(Source document)
Dr. Staller: This largely mirrors real-world practice. Metoclopramide remains the only FDA-approved prokinetic for gastroparesis, and short “pulsed” erythromycin courses are familiar to many of us—recognizing tachyphylaxis limits durability. Our recommendation is “conditional” because the underlying evidence is modest and patient responses are heterogeneous, but it formalizes what many clinicians already do: start with metoclopramide (lowest effective dose, limited duration, counsel on neurologic adverse effects) and reserve erythromycin for targeted use (exacerbations, bridging).
Several agents, including domperidone and prucalopride, received recommendations against first-line use. How will that influence discussions with patients who ask about these therapies?
Dr. Staller: Two points I share with patients: evidence and access/safety. For domperidone, the data quality is mixed, and US access is through an FDA IND mechanism; you’re committing patients to EKG monitoring and a non-trivial administrative lift. For prucalopride, the gastroparesis-specific evidence isn’t strong enough yet to justify first-line use. So, our stance is not “never,” it’s just “not first.” If someone fails or cannot tolerate initial therapy, we can revisit these options through shared decision-making, setting expectations about benefit, monitoring, and off-label use. The guideline language helps clinicians have a transparent, evidence-based conversation at the first visit.
The guidelines suggest reserving procedures like G-POEM and gastric electrical stimulation for refractory cases. In your practice, how do you decide when a patient is “refractory” to medical therapy?
Dr. Staller: I define “refractory” with three anchors.
1. Adequate trials of foundational care: dietary optimization and glycemic control; an antiemetic; and at least one prokinetic at appropriate dose/duration (with intolerance documented if stopped early).

(Goal of the exercise)
Reproduce the full gastroparesis interview above word for word. The rows have nothing to do with the gastroparesis interview above.

(Dataset extract)
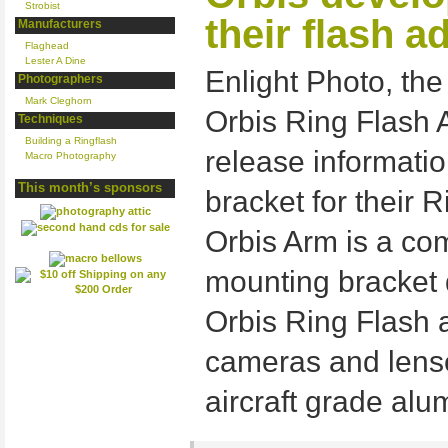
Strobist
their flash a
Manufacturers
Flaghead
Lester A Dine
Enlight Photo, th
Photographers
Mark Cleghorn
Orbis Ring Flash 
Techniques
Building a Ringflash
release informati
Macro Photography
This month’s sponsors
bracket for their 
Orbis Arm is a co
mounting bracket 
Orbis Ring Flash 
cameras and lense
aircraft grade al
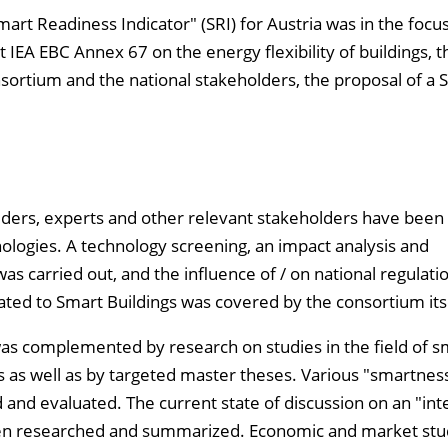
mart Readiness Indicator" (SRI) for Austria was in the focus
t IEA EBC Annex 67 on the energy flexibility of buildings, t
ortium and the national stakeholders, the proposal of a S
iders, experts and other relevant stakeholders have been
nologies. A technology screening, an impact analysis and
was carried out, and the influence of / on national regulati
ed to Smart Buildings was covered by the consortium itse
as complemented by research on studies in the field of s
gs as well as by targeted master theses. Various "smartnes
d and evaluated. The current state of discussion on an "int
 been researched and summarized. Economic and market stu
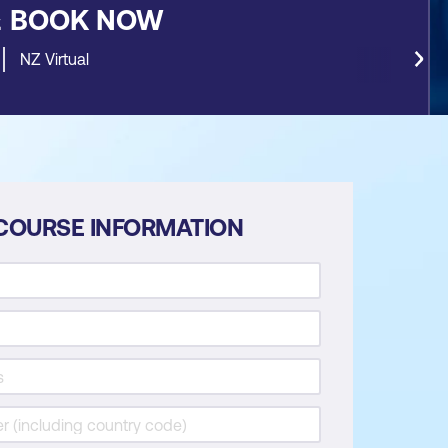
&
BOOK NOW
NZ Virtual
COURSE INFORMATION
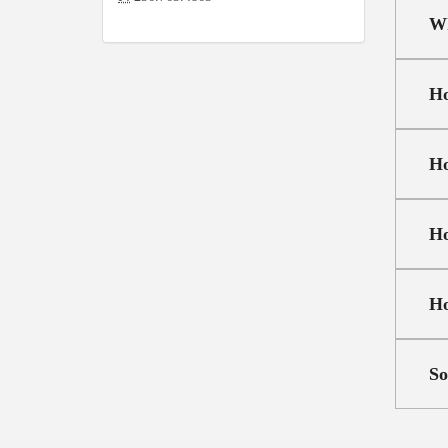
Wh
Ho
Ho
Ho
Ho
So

(Answer to this exercise)
Dr. Staller: This largely mirrors real-world practice. Metoclopramide remains the only FDA-approved prokinetic for gastroparesis, and short “pulsed” erythromycin courses are familiar to many of us—recognizing tachyphylaxis limits durability. Our recommendation is “conditional” because the underlying evidence is modest and patient responses are heterogeneous, but it formalizes what many clinicians already do: start with metoclopramide (lowest effective dose, limited duration, counsel on neurologic adverse effects) and reserve erythromycin for targeted use (exacerbations, bridging).
Several agents, including domperidone and prucalopride, received recommendations against first-line use. How will that influence discussions with patients who ask about these therapies?
Dr. Staller: Two points I share with patients: evidence and access/safety. For domperidone, the data quality is mixed, and US access is through an FDA IND mechanism; you’re committing patients to EKG monitoring and a non-trivial administrative lift. For prucalopride, the gastroparesis-specific evidence isn’t strong enough yet to justify first-line use. So, our stance is not “never,” it’s just “not first.” If someone fails or cannot tolerate initial therapy, we can revisit these options through shared decision-making, setting expectations about benefit, monitoring, and off-label use. The guideline language helps clinicians have a transparent, evidence-based conversation at the first visit.
The guidelines suggest reserving procedures like G-POEM and gastric electrical stimulation for refractory cases. In your practice, how do you decide when a patient is “refractory” to medical therapy?
Dr. Staller: I define “refractory” with three anchors.
1. Adequate trials of foundational care: dietary optimization and glycemic control; an antiemetic; and at least one prokinetic at appropriate dose/duration (with intolerance documented if stopped early).